- Teks yang Disediakan
┄┄┄┄┄┄┄┄┄┄

Tindakan Yesus ini merupakan wujud dari kerendahan hati-Nya yang ditunjukkan dengan cara menerima semua dan mengasihi semua tanpa ada perbedaan di antara mereka.  Bahkan ketika Petrus meminta kepada Tuhan untuk membasuh bukan hanya kaki, tetapi tangan dan kepalanya, Yesus tidak mengubrisnya karena Ia ingin menunjukkan bahwa kasih dan penerimaan-Nya sama kepada semua murid-Nya. 

Yesus juga ingin menunjukkan kepada murid-murid-Nya bahwa kasih mereka kepada Tuhan itu harus aktif bukan pasif.  Kasih itu dapat dilihat dan dirasakan keberadaannya, bukan hanya omongan atau teori semata.  Kasih itu selalu mencari kebaikkan bagi orang lain dan tidak pernah menganggap ada pelayanan yang terlampau rendah untuk mencapai tujuan kasih itu. 

Yesus menginginkan hal seperti demikian dapat dilakukan oleh semua murid-Nya.  Oleh sebab itu, dalam ayat 16 dikatakan, “Sesungguhnya seorang hamba tidaklah lebih tinggi daripada tuannya, ataupun seorang utusan daripada Dia yang mengutusnya.”  Di sini Yesus ingin mengingatkan mereka, bahwa sebagai sesama pelayan Tuhan seharusnya mereka tidak berbantahan dan saling menelan satu dengan yang lainnya.  Karena mereka semua adalah hamba-hamba Kristus yang seharusnya saling menerima dan saling mengasihi untuk sama-sama bekerja dalam ladang Tuhan.

┄┄┄┄┄┄┄┄┄┄

- Data yang Dikaji
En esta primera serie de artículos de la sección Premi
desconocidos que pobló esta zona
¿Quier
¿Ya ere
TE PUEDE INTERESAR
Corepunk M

┄┄┄┄┄┄┄┄┄┄

- Ketentuan Tugas
a) Terjemahkan kalimat ini dari teks tentang kerendahan hati Yesus ke dalam bahasa Inggris: "Kasih itu dapat dilihat dan dirasakan keberadaannya, bukan hanya omongan atau teori semata."
b) Teruskan teks tentang kerendahan hati Yesus mulai dari kalimat terakhirnya.

- Hasil Tiap Tugas
a) That love can be seen and its presence can be felt; it is not merely talk or theory.

b)
Sdr, sebenarnya sebua pertikaian atau konflik adalah wajar dan merupakan bagian dari dinamika kehidupan berkelompok, entah itu kelompokm 12 orang, 12 ribu orang, bahkan 12 juta orang.  Apalagi jika pertikaian yang terjadi merupakan cetusan dari perbedaan pendapat, itu hal yang wajar.  Berbeda pendapat adalah tanda yang sehat, sebab keberagaman pendapat akan memperluas cakrawala pemikiran kita. 

Namun, pertikaian akan berubah menjadi sesuatu yang tidak sehat apabila terus menerus berlarut-larut, dan akhirnya menjurus kepada permusuhan yang dijiwai perasaan benci, iri dan ambisi mementingkan kepentingan diri sendiri.  Maka akibatnya cepat atau lambat akan timbul perpecahan, baik perpecahan yang terang-terangan atau perpecahan yang tersembunyi. 

Titik rawan para murid adalah titik rawan gereja-gereja Tuhan saat ini.  Kita sedang melayani Tuhan, malah bertengkar dan bertikai dengan sesama kita sendiri.  Energi kita habis terpakai untuk bertikai.  Bukan hanya energi, banyak waktu, tenaga dan pikiran kita terbuang sia-sia hanya untuk memuaskan ambisi dan rasa benci serta iri dalam diri.  Jika kita terus bertikai, mana mungkin pelayanan kita berdaya guna dan mencapai tujuan yang sesungguhnya, yaitu agar Injil tersebar dan banyak orang menjadi percaya?

          Oleh sebab itu, sebagai pelayan-pelayan Tuhan, sebagai umat Tuhan mari kita belajar memiliki kerendahan hati, bukan ke-egoisan diri.  Mari kita saling menerima segala kekurangan dan kelebihan sesama kita bukan saling benci dan iri. Mari kita saling mengasihi dan bukan saling menjatuhkan.

          Murid-murid Tuhan pernah gagal dalam hal ini.  Dan biarlah kegagalan mereka menjadi cerminan bagi kita untuk tidak mengulangi kesalahan yang sama.  Selama doa pagi kita melihat dan berusaha memperdalam bagian Kisah Para rasul, dan kita melihat sekalipun para rasul itu memiliki talenta dan Visi yang berbeda dari Tuhan, misalnya Paulus dipanggil menjadi penginjil bagi orang non-Yahudi sedangkan Petrus menjadi penginjil untuk orang-orang Yahudi, namun mereka tidak menjadi terpecah belah karena perbedaan itu, tapi saling melengkapi satu dengan yang lainnya.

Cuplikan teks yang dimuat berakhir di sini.